È difficile descrivere adeguatamente questo spettacolo. Ed è assolutamente impossibile trasmetterne la capacità di coinvolgere e toccare nel profondo coloro che vi assistono e che non restano semplici spettatori ma partecipano a quel dolore universale. Come si è detto, il merito non è del solo Castellucci ma anche dell’esecuzione musicale. Emöke Barath e Sara Mingardo hanno cantato splendidamente, con coscienza dello stile - quindi senza barocchismi di maniera - e con intensa forza espressiva, che sembrava venire dall’interno senza la minima sottolineatura esteriore, conferendo alla musica di Pergolesi profonda e intensa tragicità, grazie anche alla bellezza dei loro timbri e alla perfezione della loro tecnica. Il gruppo di strumenti ad arco del Teatro dell’Opera, collocato in modo che fossero invisibile agli spettatori, era perfettamente fuso con le voci, grazie alla direzione attentissima di Michele Mariotti.

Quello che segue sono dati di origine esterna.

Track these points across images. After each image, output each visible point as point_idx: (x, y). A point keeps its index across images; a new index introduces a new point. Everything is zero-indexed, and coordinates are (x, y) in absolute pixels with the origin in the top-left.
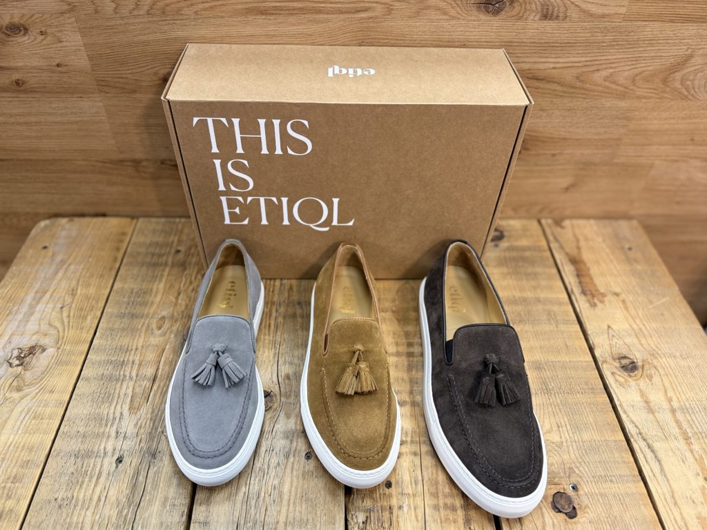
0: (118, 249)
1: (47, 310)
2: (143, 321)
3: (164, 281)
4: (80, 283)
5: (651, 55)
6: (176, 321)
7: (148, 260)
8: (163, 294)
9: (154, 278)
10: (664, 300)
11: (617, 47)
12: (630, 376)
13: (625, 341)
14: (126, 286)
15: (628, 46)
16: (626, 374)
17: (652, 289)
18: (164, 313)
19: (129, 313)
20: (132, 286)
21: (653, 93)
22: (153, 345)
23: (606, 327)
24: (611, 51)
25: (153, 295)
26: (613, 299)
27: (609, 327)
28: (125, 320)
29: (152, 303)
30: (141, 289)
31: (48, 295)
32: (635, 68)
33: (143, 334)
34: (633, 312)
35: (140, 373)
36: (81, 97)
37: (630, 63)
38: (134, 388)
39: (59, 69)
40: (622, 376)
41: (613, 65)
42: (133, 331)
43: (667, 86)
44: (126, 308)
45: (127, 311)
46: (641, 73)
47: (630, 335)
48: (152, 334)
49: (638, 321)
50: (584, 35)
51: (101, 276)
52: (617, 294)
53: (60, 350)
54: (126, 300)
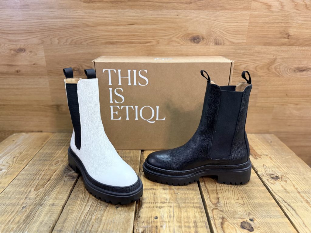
0: (44, 141)
1: (7, 158)
2: (49, 162)
3: (61, 150)
4: (25, 150)
5: (260, 58)
6: (64, 162)
7: (56, 144)
8: (60, 154)
9: (57, 149)
10: (288, 157)
11: (246, 55)
12: (276, 181)
13: (272, 169)
14: (45, 151)
15: (250, 55)
16: (274, 180)
17: (283, 153)
18: (59, 160)
19: (43, 160)
20: (47, 151)
21: (264, 74)
22: (51, 169)
23: (262, 165)
24: (244, 57)
25: (56, 154)
26: (266, 157)
27: (264, 165)
28: (41, 162)
29: (55, 157)
30: (51, 153)
31: (9, 154)
32: (255, 64)
33: (48, 166)
34: (275, 160)
35: (43, 178)
36: (40, 77)
37: (253, 62)
38: (38, 183)
39: (34, 66)
40: (272, 181)
41: (246, 63)
42: (44, 165)
43: (270, 71)
44: (43, 158)
45: (43, 159)
46: (258, 66)
47: (274, 168)
48: (52, 166)
49: (277, 163)
50: (232, 51)
51: (35, 148)
52: (267, 155)
53: (8, 171)
54: (43, 155)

Il pubblico ha seguito in concentratissimo silenzio e alla fine quasi non osava applaudire, aderendo così allo spirito di questo spettacolo che non era certamente uno spettacolo normale, con i protagonisti appena morti in palcoscenico che escono al proscenio sorridenti a raccogliere gli applausi. No, qui gli interpreti non non si sono affatto presentati per il consueto rituale degli applausi e dei ringraziamenti.

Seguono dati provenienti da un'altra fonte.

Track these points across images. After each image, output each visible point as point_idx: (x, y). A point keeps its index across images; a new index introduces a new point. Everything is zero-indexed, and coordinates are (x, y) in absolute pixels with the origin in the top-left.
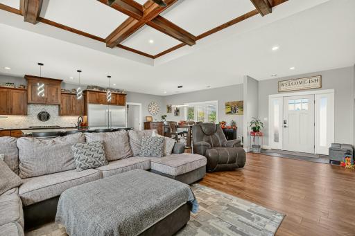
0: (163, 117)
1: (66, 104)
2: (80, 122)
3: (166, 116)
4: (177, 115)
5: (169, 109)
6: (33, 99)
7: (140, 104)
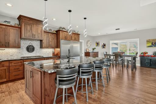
0: (93, 49)
1: (46, 40)
2: (53, 53)
3: (95, 48)
4: (104, 48)
5: (98, 44)
6: (26, 35)
7: (83, 41)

Un unico appunto: quattro recite erano poche, considerando che i posti disponibili erano poche centinaia ogni sera, andati rapidamente esauriti, cosicché fuori dalla chiesa si creavano lunghe file di persone speranzose che all’ultimo minuto si liberasse qualche posto.
PS Va sottolineato il periodo di straordinario fervore attraversato dall’Opera di Roma in quest’ultimo mese o poco più: tre opere di tre grandi del Novecento (Britten, Janacek, Poulenc), un’opera contemporanea (Adriana Mater), un’opera sconosciuta del Settecento (Piramo e Tisbe), un virtuosistico balletto dell’Ottocento (Marco Spada), un concerto (con il debutto di Marco Ceretta a Roma), questo Stabat Mater e una ripresa di Tosca con le scene della prima assoluta del 1900 trasmessa in mondovisione: avrebbe dovuto dirigerla Daniel Oren, che è stato costretto a rinunciare per seri motivi di salute ed è stato sostituito all’ultimo minuto da Antonino Fogliani. E ora una pausa fino al 27 novembre, quando Lohengrin inaugurerà ufficialmente la nuova stagione, come se quello che si è visto e ascoltato finora non contasse affatto.